La Casita

The hidden gem of Ybor City’s Centennial Park

Ybor City would not have earned the name “The Cigar Capital of the World” if it was not for the cigar workers who made its factories go. Today, La Casita is dedicated to those cigar workers.

There is a treasure hidden across from Ybor City’s Centennial Park. It is not a pot of gold, but a house. At first sight, it seems like an ordinary shotgun house, but there is more to it than meets the eye.

La Casita, or small house, is a restored cigar workers’ home. It was refurbished and moved to its current location in 1976 as part of an initiative to preserve its historical significance. Since then, the casita has been part of the Ybor City State Museum housed in the old Ferlita Bakery. Along with a visit to the museum comes a tour of the casita, providing visitors the opportunity to travel back in time and learn more about life as a cigarmaker in Ybor City.

Historically, casitas were provided by Vincente Martínez Ybor, founder of Ybor City, to cigar workers during their employment in his factories. The two-bedroom casitas housed the workers’ families, sometimes even grandparents. After a hard day of rolling cigars or stripping tobacco, workers would return to their casitas to eat and wash up. Later, they might join their fellows at the social clubs of Ybor City: the Italian Club, the Centro Español, the Centro Asturiano, and La Union Martí-Maceo. There, they would spend the rest of their night playing dominoes or reading the newspaper, before returning to their casitas.

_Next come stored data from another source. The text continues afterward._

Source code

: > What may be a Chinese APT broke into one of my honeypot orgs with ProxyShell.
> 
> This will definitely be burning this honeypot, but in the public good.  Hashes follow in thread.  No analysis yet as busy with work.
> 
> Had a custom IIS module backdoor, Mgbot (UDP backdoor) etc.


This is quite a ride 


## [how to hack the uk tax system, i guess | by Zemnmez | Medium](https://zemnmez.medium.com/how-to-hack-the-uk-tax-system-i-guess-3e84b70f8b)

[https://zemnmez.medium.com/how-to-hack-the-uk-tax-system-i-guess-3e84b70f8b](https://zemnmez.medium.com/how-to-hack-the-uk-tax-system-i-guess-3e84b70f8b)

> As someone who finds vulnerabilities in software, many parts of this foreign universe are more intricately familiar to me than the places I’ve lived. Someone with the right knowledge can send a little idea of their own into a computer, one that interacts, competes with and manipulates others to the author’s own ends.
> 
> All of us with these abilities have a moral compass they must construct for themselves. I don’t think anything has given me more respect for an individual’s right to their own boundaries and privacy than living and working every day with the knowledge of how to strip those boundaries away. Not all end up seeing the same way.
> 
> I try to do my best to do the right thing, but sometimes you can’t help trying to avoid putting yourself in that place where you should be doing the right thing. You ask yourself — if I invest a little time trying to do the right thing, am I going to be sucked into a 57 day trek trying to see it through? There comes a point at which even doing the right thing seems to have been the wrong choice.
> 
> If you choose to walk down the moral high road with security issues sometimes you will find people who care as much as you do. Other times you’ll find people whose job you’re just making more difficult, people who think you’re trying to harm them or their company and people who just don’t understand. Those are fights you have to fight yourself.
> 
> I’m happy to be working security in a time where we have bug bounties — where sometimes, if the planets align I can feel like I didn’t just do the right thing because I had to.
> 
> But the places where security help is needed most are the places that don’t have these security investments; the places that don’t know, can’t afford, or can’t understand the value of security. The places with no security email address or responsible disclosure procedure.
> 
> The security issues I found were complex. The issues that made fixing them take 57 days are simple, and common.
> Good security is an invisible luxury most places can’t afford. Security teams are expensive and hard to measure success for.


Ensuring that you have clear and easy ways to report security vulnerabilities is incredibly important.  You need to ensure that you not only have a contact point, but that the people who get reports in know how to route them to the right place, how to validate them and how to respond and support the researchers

The casita of Centennial Park looks just like any other dwelling of the early 1900s. Despite its discreet exterior, however, there is nothing simple about the treasures which it holds inside. The house is furnished and decorated to replicate a typical cigar worker’s home. Photographs, cigar labels, and even a cigar worker’s station can be found in its interior. Donated by the families of immigrants, these reminiscences are meant to keep the story and significance of immigrant workers alive.

It is in this tour that visitors learn about the nail outside of the door, which was meant to hold the loaf of Cuban bread that was delivered fresh each morning. They learn that a number hung outside the house told the iceman how much ice was needed, and they can see the vegetable garden and exterior restroom at the rear of the house.

There is no better location for La Casita than the vicinity of Centennial Park. The park celebrates more than 100 years of Ybor City’s history and honors the immigrants who built the neighborhood. And, the purpose of La Casita is to illustrate how they had so little but gave so much.